Penerapan Ekoteologi di Masjid: Langkah Nyata Cegah Bencana Akibat Kerusakan Lingkungan
Selasa, 7 Oktober 2025 | 22:00 WIB
Arsad Hidayat, Direktur Urais Bisyar Ditjen Bimas Islam Kemenag, saat ditemui di Auditorium Gedung Kemenag, Jl MH Thamrin Nomor 6, Jakarta Pusat, pada Selasa (7/10/2025). (Foto: NU Online/Jannah)
Jakarta, NU Online
Direktur Urusan Agama Islam dan Pembinaan Syariah (Urais dan Binsyar) Direktorat Jenderal Bimbingan Masyarakat Islam Kementerian Agama, Arsad Hidayat, menekankan pentingnya penerapan ekoteologi di masjid sebagai langkah nyata dalam mencegah bencana yang disebabkan oleh kerusakan lingkungan.
Menurutnya, bencana alam banjir, longsor, kebakaran hutan, kekeringan, pemanasan global, dan pencemaran lingkungan telah menimbulkan korban jiwa dan kerugian yang jauh lebih besar dibandingkan akibat peperangan.
“Bencana yang diakibatkan karena kerusakan lingkungan itu angkanya lebih fantastis. Sekarang kita menganggap bahwa perang itu bukan satu-satunya yang menyebabkan korban tetapi juga kerusakan yang diakibatkan oleh kerusakan lingkungan,” ujar Arsad saat ditemui NU Online di Auditorium Gedung Kemenag, Jl MH Thamrin Nomor 6, Jakarta Pusat, pada Selasa (7/10/2025).
“Itu menjadi concern dan kesadaran kita bersama, baik di masyarakat secara umum bahkan di kalangan masjid. kita mencoba melakukan koneksi antara manusia dengan Tuhan dan alam,” lanjutnya.
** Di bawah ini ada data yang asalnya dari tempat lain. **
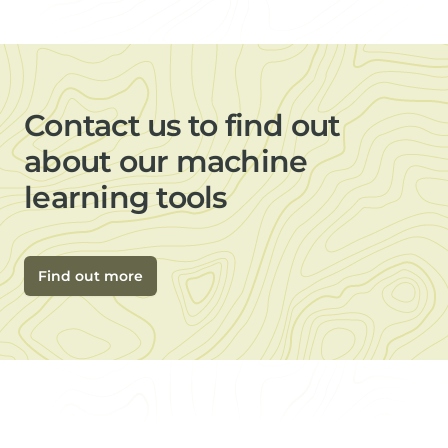
Contact us to find out
about our machine
learning tools
Find out more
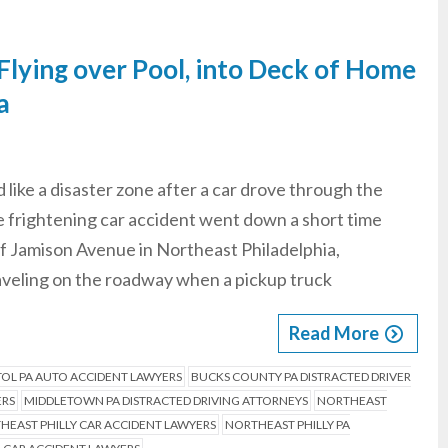
Flying over Pool, into Deck of Home
a
like a disaster zone after a car drove through the
e frightening car accident went down a short time
of Jamison Avenue in Northeast Philadelphia,
aveling on the roadway when a pickup truck
Read More
TOL PA AUTO ACCIDENT LAWYERS
BUCKS COUNTY PA DISTRACTED DRIVER
ERS
MIDDLETOWN PA DISTRACTED DRIVING ATTORNEYS
NORTHEAST
HEAST PHILLY CAR ACCIDENT LAWYERS
NORTHEAST PHILLY PA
Ia menjelaskan bahwa penguatan ekoteologi menjadi salah satu program prioritas Kemenag yang dijadikan landasan dalam pelaksanaan berbagai kegiatan. Dalam implementasinya di masjid, langkah awal dilakukan melalui program penanaman pohon di sejumlah masjid, terutama masjid di bawah naungan Nahdlatul Ulama (NU) dengan pendampingan Lembaga Takmir Masjid (LTM) PBNU.
Selain penanaman pohon, sejumlah kegiatan juga digalakkan, antara lain bersih-bersih masjid dan mushola, berbagi informasi dan pengetahuan tentang ekoteologi kepada marbot, serta melibatkan generasi muda dalam kampanye peduli lingkungan.
“Ada masjid yang menanam pohon, ada yang sudah menggunakan panel surya seperti Masjid Istiqlal, ada yang menerapkan pengolahan sampah menjadi barang bermanfaat, hingga memanfaatkan air bekas wudhu untuk menyiram tanaman,” ujar Arsad.
Informasi mengenai ekoteologi juga disebarluaskan melalui berbagai media, termasuk pengajian, khutbah, dan media sosial agar jamaah semakin memahami pentingnya peran masjid dalam menjaga kelestarian lingkungan.
Beberapa masjid telah menjadi contoh penerapan konsep ini, salah satunya Masjid Attaqwa Sunter Muara, Jakarta Timur yang mengembangkan pertanian kota (urban farming) dengan sistem hidroponik. Hasil panennya bahkan dibagikan secara gratis kepada jamaah dan masyarakat sekitar.
Ia berharap penerapan ekoteologi di masjid-masjid dapat menjadi gerakan kolektif dalam menjaga lingkungan hidup.
“Masjid memiliki peran penting dalam upaya melestarikan lingkungan. Lingkungan bukan hanya milik orang yang hidup saat ini, tetapi juga untuk generasi mendatang. Konsep Madada atau Masjid Berdaya dan Berdampak sangat relevan dalam menjawab isu-isu lingkungan yang kita hadapi,” ujar Arsad.
Arsad juga mengajak para dai, marbot, dan takmir masjid untuk menerapkan konsep ekoteologi di lingkungannya masing-masing, tidak hanya melalui ceramah dan edukasi, tetapi juga dalam bentuk aksi nyata seperti penanaman pohon di lingkungan masjid.